Carne e colapso


Hoje tem Carne e colapso (Urutau, 2020), da Jessica Stori: A obra reúne poemas – às vezes a impressão é de que são poemas em prosa, já em outros textos a percepção sugere que se tratam de narrativas, e a dúvida não se desfaz: são poemas, narrativas ou poemas em prosa?

São textos (performances) que desafiam classificações, fluindo híbridos, rebeldes diante de uma eventual autoridade que pretende classificá-lo(a)s.

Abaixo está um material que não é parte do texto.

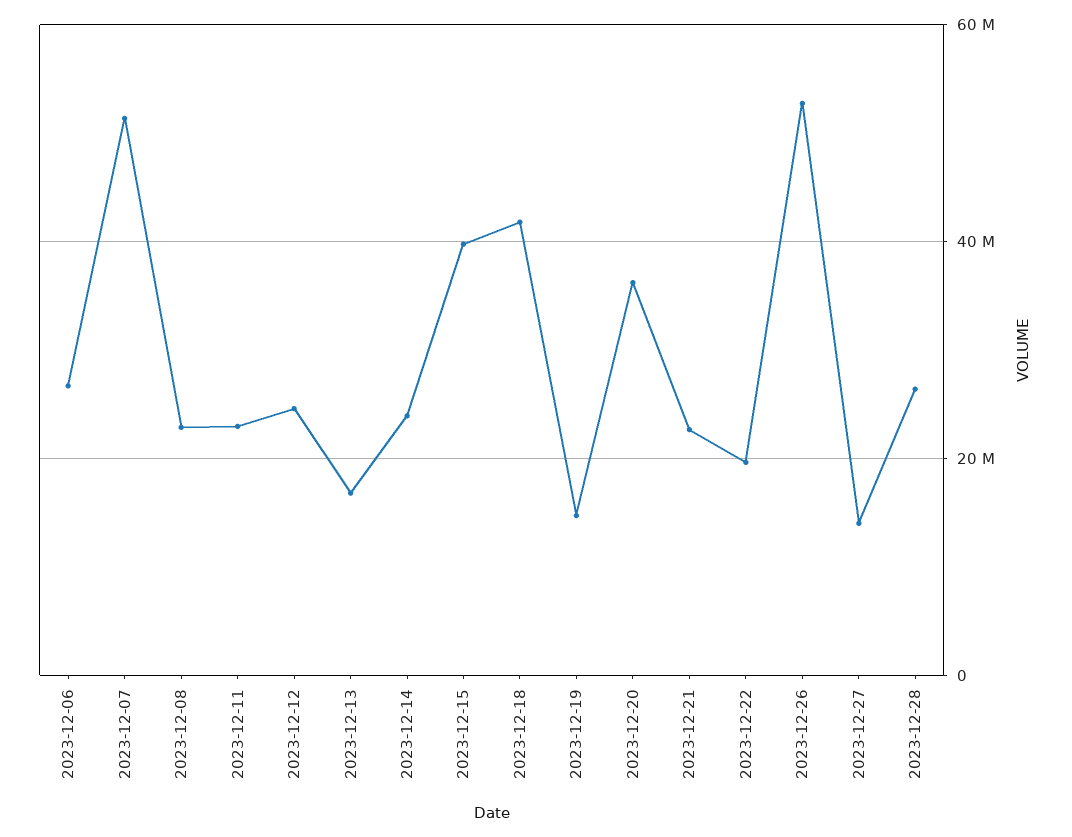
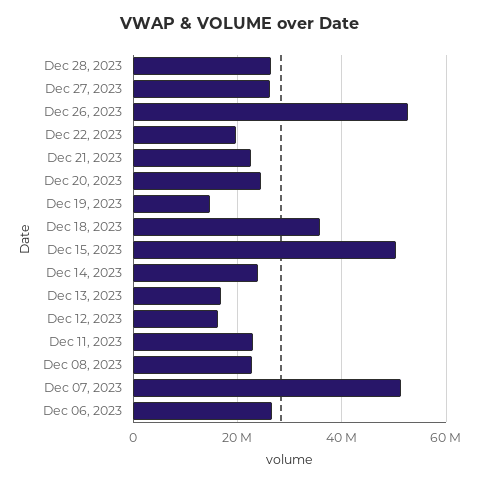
2023-12-12: 24000000 -> 16000000
2023-12-15: 40000000 -> 50000000
2023-12-18: 42000000 -> 36000000
2023-12-20: 36000000 -> 24000000
2023-12-27: 14000000 -> 26000000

De fato, os textos-poemas irradiam rebeldia, não apenas de uma mulher, levando em conta a autoria, e sim da humanidade – a partir, sem dúvida, de uma potente, bem-informada e articulada voz feminina.

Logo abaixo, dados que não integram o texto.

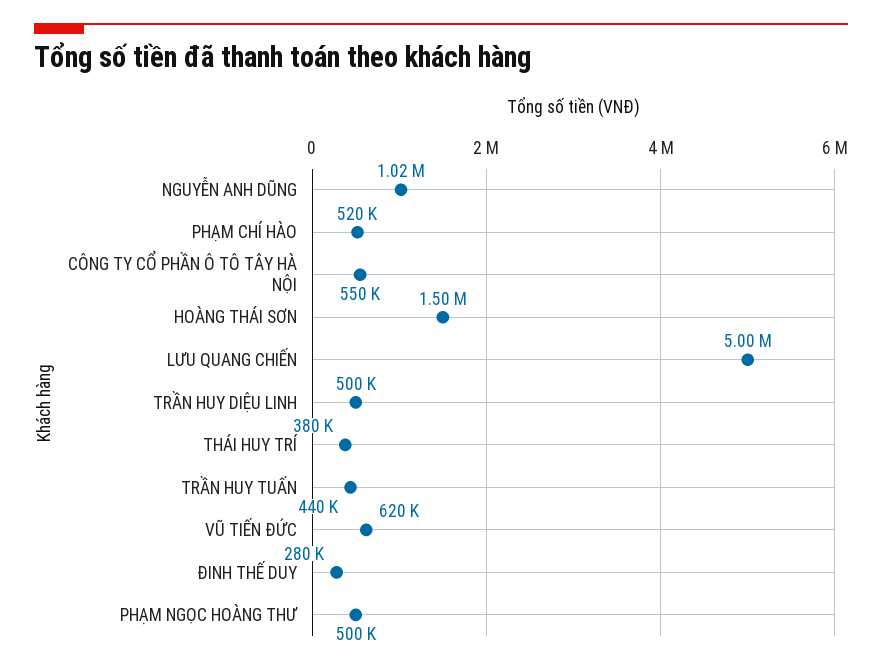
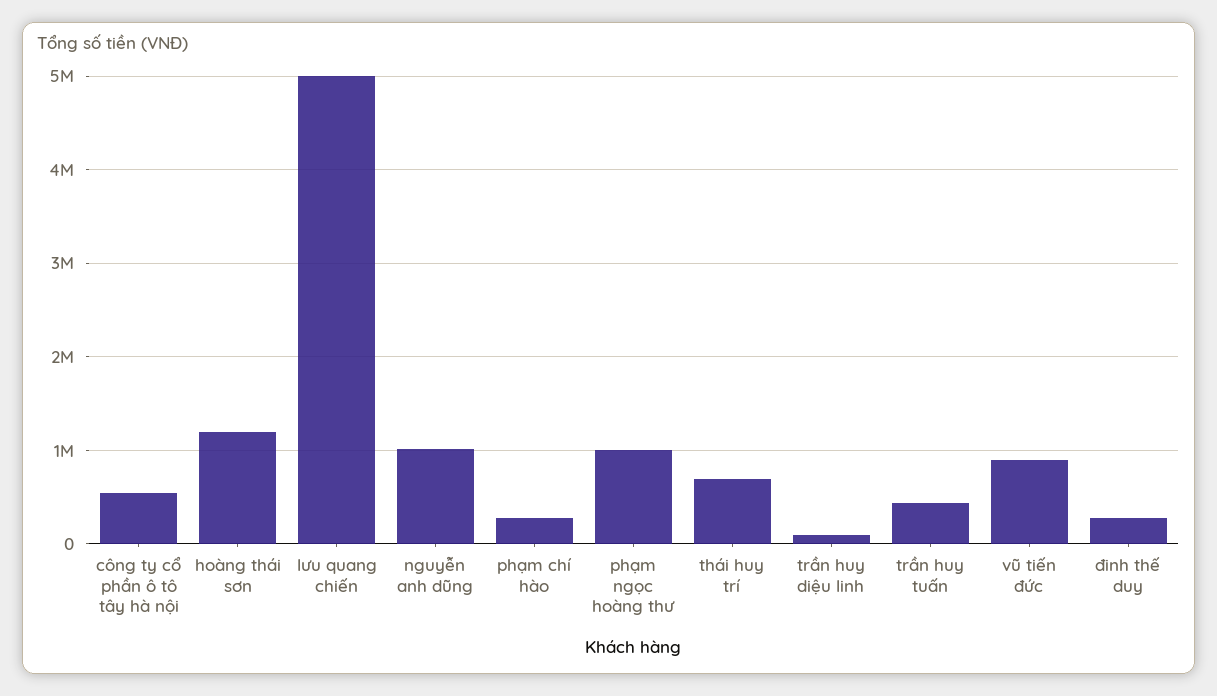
PHẠM CHÍ HÀO: 520000 -> 300000
HOÀNG THÁI SƠN: 1500000 -> 1200000
TRẦN HUY DIỆU LINH: 500000 -> 100000
THÁI HUY TRÍ: 380000 -> 700000
VŨ TIẾN ĐỨC: 620000 -> 900000
PHẠM NGỌC HOÀNG THƯ: 500000 -> 1000000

O tom é de confronto, explicitado pela vocalização que conduz-enuncia os conteúdos – alguém em busca de liberdade, sem vontade de curvar a espinha e dizer o que se espera que seja dito, mas que para sobreviver aparentemente respeita o que e quem exige respeito e obediência: "eu quase escuto o patrão/ mas eu só consigo pensar em dinheiro".

Um dos pontos altos desta coletânea é "tutorial de moça bem-feita", narrativa que pode exemplificar ainda mais a proposta artística de Jessica Stori.

A personagem pede, por telefone, massa, liga o aparelho de som com gravação de vozes familiares, incluindo suspiros, risadas, e toma banho ouvindo a trilha sonora.

Já com vestido, maquiagem e brincos, abre duas garrafas de vinho, liga o pisca-pisca e, enfim, escuta o som da campainha – o entregador vai ver por instantes a cliente que (ele não sabe) terá mais um solitário almoço de Natal.

O vazio agudo da protagonista de "tutorial de moça bem-feita" dialoga com ausências-carências de outras personagens que dão espessura a Corpo e colapso.

Tem a obcecada pela vizinha ("1, 2, 3"), outra considera-se a própria beira do colapso ("precipito-me"), uma terceira desconfia que lhe falta um afeto sem nome ("íntima natureza"), uma quarta nasceu em uma família sem posses ("aquela que não herda") e uma quinta sabe que ter nascido no Brasil é quase não ser – não ter ("emoção brasileira").

Se o tom de Corpo e colapso é de desilusão, a maneira como a curitibana Jessica Stori elabora esse cenário-painel revela alta voltagem artística, anunciando uma voz literária repleta de inquietação e recursos.